- Developer: COLOPL
- Publisher: Square Enix
- Director: Yuji Horii
- Producer: Takamasa Shiba
- Artist: Akira Toriyama
- Composer: Koichi Sugiyama
- Series: Dragon Quest
- Platforms: Android, iOS
- Release: JP: 12 September 2019;
- Genres: Geolocation-based game, role-playing game

= Dragon Quest Walk =

2019 video game

 (DQW) is a geolocation-based role-playing video game developed by COLOPL and published by Square Enix for Android and iOS. It is a free-to-play entry in the Dragon Quest series and was released in Japan on 12 September 2019.

==Gameplay==
The gameplay of Dragon Quest Walk is centered around interaction with various real-world locations in-game, with various monsters and characters from the Dragon Quest series being in the game. Players could battle monsters in order to improve their character and obtain items, or in order to advance quests. The quests system in the game require players to walk towards certain destinations in real life, which would unlock enemies or interactions with in-game characters. Various locations in the game would also restore the player character's hit points. The battles with monsters involve the player character, or their party with other players, engaging with one or more monsters. Once the battle is completed, players may receive items which could be equipped on their characters in order to improve their skills. As with other games in the JRPG genre or in the Dragon Quest series, players may opt to automatically resolve the battle without additional input. Occasionally, more powerful monsters may appear in the in-game map, which could be fought by up to 12 players simultaneously.
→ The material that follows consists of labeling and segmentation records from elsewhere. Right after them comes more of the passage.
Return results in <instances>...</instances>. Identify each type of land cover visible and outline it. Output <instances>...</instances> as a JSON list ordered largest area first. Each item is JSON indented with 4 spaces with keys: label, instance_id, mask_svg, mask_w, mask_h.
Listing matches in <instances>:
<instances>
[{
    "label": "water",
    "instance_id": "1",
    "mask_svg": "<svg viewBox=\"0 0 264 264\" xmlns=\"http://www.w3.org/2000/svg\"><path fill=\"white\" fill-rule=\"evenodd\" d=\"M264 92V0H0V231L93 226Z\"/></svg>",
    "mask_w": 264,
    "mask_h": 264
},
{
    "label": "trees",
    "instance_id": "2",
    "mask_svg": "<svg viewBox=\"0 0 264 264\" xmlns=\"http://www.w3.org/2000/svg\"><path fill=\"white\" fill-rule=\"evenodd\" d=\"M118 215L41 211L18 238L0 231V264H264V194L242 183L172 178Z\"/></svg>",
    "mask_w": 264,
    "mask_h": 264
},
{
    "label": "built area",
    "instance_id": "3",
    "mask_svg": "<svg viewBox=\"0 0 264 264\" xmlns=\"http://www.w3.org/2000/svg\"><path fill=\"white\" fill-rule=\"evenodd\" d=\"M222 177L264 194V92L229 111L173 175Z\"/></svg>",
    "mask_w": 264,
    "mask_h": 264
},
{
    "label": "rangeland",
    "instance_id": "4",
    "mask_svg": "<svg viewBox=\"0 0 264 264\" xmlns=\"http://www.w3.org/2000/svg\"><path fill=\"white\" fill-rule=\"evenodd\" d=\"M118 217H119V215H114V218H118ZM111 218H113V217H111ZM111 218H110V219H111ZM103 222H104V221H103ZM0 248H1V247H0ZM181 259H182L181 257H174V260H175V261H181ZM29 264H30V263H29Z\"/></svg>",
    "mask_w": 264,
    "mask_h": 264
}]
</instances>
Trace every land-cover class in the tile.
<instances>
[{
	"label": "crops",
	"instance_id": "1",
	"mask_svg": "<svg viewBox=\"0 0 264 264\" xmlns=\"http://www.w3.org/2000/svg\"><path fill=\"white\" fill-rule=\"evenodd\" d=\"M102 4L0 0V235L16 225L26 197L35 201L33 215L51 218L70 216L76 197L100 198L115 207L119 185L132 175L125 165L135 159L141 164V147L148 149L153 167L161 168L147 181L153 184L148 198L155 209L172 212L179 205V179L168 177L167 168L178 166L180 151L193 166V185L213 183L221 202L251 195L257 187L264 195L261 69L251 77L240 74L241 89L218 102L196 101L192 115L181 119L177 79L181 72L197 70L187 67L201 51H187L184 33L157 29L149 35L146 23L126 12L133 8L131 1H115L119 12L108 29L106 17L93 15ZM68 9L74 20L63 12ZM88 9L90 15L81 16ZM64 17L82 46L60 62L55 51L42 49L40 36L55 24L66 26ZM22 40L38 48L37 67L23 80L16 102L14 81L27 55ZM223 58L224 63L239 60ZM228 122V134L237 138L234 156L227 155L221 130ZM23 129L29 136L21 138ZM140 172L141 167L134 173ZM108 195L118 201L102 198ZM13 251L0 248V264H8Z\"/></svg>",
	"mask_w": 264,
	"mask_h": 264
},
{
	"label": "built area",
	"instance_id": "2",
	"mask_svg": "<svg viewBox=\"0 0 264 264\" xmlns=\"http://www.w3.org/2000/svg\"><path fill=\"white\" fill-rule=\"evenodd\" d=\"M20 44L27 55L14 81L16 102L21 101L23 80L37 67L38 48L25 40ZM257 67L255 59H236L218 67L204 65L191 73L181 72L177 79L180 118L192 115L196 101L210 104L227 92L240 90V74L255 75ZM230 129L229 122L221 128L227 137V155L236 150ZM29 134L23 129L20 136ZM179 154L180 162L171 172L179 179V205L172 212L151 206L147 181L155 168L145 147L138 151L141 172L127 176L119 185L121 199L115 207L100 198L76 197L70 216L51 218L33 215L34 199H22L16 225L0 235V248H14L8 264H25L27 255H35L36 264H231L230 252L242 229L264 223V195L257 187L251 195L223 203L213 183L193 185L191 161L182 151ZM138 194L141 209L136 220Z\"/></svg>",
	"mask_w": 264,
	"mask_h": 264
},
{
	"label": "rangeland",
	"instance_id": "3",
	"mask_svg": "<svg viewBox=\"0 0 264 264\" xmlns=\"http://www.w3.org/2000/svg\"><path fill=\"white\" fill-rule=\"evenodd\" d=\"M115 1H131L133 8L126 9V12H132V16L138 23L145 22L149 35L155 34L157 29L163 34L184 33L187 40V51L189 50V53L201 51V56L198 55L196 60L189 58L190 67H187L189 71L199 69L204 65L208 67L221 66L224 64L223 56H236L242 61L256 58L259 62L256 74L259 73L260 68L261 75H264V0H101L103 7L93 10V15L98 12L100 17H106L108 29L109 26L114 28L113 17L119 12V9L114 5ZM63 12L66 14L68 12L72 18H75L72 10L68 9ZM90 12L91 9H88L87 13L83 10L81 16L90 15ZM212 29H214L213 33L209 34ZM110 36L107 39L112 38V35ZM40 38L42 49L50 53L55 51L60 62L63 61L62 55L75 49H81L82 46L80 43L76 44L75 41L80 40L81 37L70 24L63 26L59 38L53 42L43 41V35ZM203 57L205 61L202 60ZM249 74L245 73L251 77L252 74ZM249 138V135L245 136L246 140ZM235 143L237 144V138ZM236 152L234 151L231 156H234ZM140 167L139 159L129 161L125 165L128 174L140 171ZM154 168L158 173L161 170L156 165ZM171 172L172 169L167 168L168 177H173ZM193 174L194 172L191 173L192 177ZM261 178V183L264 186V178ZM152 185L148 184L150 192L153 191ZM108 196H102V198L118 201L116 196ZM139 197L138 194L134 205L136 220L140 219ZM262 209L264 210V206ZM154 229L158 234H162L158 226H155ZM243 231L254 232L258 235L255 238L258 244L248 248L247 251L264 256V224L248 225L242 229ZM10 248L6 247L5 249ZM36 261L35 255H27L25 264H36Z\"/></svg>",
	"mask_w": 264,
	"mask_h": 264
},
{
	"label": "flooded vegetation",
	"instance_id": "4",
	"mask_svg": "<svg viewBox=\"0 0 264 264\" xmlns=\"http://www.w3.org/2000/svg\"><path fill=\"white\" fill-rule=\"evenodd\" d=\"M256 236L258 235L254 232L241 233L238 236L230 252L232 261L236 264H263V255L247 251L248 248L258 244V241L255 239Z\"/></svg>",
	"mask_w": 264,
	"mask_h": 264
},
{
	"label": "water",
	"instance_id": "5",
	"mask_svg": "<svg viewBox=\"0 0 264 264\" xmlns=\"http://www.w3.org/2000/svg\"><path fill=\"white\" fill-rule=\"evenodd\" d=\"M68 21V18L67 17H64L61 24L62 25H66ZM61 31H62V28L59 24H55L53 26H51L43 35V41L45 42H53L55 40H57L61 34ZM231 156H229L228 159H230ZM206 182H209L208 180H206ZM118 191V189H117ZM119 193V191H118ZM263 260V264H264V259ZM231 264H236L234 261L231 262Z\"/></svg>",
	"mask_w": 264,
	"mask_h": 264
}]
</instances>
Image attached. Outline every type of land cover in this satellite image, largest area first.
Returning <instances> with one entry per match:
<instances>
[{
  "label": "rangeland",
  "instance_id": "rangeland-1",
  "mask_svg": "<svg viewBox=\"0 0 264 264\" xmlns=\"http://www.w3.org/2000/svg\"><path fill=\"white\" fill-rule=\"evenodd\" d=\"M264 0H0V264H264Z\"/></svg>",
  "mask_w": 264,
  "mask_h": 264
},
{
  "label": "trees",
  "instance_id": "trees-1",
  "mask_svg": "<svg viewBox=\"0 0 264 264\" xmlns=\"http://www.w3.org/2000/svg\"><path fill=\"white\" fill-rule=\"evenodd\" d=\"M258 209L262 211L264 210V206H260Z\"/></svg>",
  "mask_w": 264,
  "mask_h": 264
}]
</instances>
Within the game, players could also establish "home" locations wherever they would like. These homes could be customized with various decorations, similar to the MMO Dragon Quest X.

==Development==
Walk was developed by Japanese mobile studio COLOPL, with planning and production being done by Square Enix. Its development was first announced in June 2019, and a beta registration was opened to enroll 20,000 beta testers (10,000 for Android and iOS each). Walk had Yuji Horii as General director, Akira Toriyama as character and monster designer and Koichi Sugiyama as composer. Dragon Quest Walk was released on 12 September 2019 in Japan for Android and iOS.

==Reception==
Within the first week of its release, the game had been downloaded over five million times. Analytics company Sensor Tower estimated that the game received USD86 million in revenue during its first month, while throughout 2019, Walk generated US$201 million in revenue, making it the second-highest grossing location-based mobile game after Pokémon Go and ahead of the China-exclusive Let's Hunt Monsters in third place. In January 2020, a partnership with Suntory was established, where 14,000 of their vending machines across Japan would act as in-game locations to restore health and receive special missions.